* Begin *

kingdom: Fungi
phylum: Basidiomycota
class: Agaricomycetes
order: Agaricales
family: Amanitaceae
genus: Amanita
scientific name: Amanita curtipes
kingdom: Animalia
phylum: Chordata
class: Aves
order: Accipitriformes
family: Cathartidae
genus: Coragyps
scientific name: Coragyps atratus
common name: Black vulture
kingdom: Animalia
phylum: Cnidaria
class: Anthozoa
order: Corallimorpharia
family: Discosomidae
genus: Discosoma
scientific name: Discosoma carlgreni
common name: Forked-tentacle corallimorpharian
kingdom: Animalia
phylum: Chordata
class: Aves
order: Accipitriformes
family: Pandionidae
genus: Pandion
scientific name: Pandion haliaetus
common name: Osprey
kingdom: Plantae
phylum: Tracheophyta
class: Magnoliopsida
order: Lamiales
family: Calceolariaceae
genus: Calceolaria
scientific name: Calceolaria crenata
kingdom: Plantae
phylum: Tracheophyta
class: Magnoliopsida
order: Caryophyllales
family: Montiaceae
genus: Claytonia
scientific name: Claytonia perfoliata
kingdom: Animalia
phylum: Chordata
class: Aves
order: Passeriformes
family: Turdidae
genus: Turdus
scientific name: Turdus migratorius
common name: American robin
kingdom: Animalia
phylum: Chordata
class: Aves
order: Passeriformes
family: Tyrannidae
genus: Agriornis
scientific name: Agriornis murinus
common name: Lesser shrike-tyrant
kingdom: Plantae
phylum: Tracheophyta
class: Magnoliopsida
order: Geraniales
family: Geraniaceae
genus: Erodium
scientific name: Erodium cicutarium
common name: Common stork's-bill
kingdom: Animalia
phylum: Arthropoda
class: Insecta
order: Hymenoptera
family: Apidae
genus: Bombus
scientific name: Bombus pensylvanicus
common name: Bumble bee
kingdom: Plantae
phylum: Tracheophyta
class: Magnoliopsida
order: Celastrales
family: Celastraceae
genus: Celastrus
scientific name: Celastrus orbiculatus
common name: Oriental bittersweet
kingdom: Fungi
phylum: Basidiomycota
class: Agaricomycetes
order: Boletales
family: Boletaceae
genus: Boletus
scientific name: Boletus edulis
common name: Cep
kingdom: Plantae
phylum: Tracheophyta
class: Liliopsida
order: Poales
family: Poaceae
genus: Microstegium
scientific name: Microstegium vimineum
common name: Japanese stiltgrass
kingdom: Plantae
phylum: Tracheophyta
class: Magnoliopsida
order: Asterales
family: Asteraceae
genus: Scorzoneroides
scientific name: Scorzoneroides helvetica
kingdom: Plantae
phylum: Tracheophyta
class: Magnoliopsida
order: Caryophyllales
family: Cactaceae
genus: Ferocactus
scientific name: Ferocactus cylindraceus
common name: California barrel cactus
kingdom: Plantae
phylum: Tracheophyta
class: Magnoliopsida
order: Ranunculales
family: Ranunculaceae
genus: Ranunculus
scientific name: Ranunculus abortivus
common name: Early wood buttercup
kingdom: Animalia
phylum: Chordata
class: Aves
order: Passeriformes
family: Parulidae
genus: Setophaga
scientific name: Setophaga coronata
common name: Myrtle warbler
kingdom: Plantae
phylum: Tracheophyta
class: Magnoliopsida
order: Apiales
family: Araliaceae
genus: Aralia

* End *

- **TO DO**:
Reproduce the full listing above, changing each "scientific name" to "binomial name" and keeping every other line the same.

- **RESULT**:
kingdom: Fungi
phylum: Basidiomycota
class: Agaricomycetes
order: Agaricales
family: Amanitaceae
genus: Amanita
binomial name: Amanita curtipes
kingdom: Animalia
phylum: Chordata
class: Aves
order: Accipitriformes
family: Cathartidae
genus: Coragyps
binomial name: Coragyps atratus
common name: Black vulture
kingdom: Animalia
phylum: Cnidaria
class: Anthozoa
order: Corallimorpharia
family: Discosomidae
genus: Discosoma
binomial name: Discosoma carlgreni
common name: Forked-tentacle corallimorpharian
kingdom: Animalia
phylum: Chordata
class: Aves
order: Accipitriformes
family: Pandionidae
genus: Pandion
binomial name: Pandion haliaetus
common name: Osprey
kingdom: Plantae
phylum: Tracheophyta
class: Magnoliopsida
order: Lamiales
family: Calceolariaceae
genus: Calceolaria
binomial name: Calceolaria crenata
kingdom: Plantae
phylum: Tracheophyta
class: Magnoliopsida
order: Caryophyllales
family: Montiaceae
genus: Claytonia
binomial name: Claytonia perfoliata
kingdom: Animalia
phylum: Chordata
class: Aves
order: Passeriformes
family: Turdidae
genus: Turdus
binomial name: Turdus migratorius
common name: American robin
kingdom: Animalia
phylum: Chordata
class: Aves
order: Passeriformes
family: Tyrannidae
genus: Agriornis
binomial name: Agriornis murinus
common name: Lesser shrike-tyrant
kingdom: Plantae
phylum: Tracheophyta
class: Magnoliopsida
order: Geraniales
family: Geraniaceae
genus: Erodium
binomial name: Erodium cicutarium
common name: Common stork's-bill
kingdom: Animalia
phylum: Arthropoda
class: Insecta
order: Hymenoptera
family: Apidae
genus: Bombus
binomial name: Bombus pensylvanicus
common name: Bumble bee
kingdom: Plantae
phylum: Tracheophyta
class: Magnoliopsida
order: Celastrales
family: Celastraceae
genus: Celastrus
binomial name: Celastrus orbiculatus
common name: Oriental bittersweet
kingdom: Fungi
phylum: Basidiomycota
class: Agaricomycetes
order: Boletales
family: Boletaceae
genus: Boletus
binomial name: Boletus edulis
common name: Cep
kingdom: Plantae
phylum: Tracheophyta
class: Liliopsida
order: Poales
family: Poaceae
genus: Microstegium
binomial name: Microstegium vimineum
common name: Japanese stiltgrass
kingdom: Plantae
phylum: Tracheophyta
class: Magnoliopsida
order: Asterales
family: Asteraceae
genus: Scorzoneroides
binomial name: Scorzoneroides helvetica
kingdom: Plantae
phylum: Tracheophyta
class: Magnoliopsida
order: Caryophyllales
family: Cactaceae
genus: Ferocactus
binomial name: Ferocactus cylindraceus
common name: California barrel cactus
kingdom: Plantae
phylum: Tracheophyta
class: Magnoliopsida
order: Ranunculales
family: Ranunculaceae
genus: Ranunculus
binomial name: Ranunculus abortivus
common name: Early wood buttercup
kingdom: Animalia
phylum: Chordata
class: Aves
order: Passeriformes
family: Parulidae
genus: Setophaga
binomial name: Setophaga coronata
common name: Myrtle warbler
kingdom: Plantae
phylum: Tracheophyta
class: Magnoliopsida
order: Apiales
family: Araliaceae
genus: Aralia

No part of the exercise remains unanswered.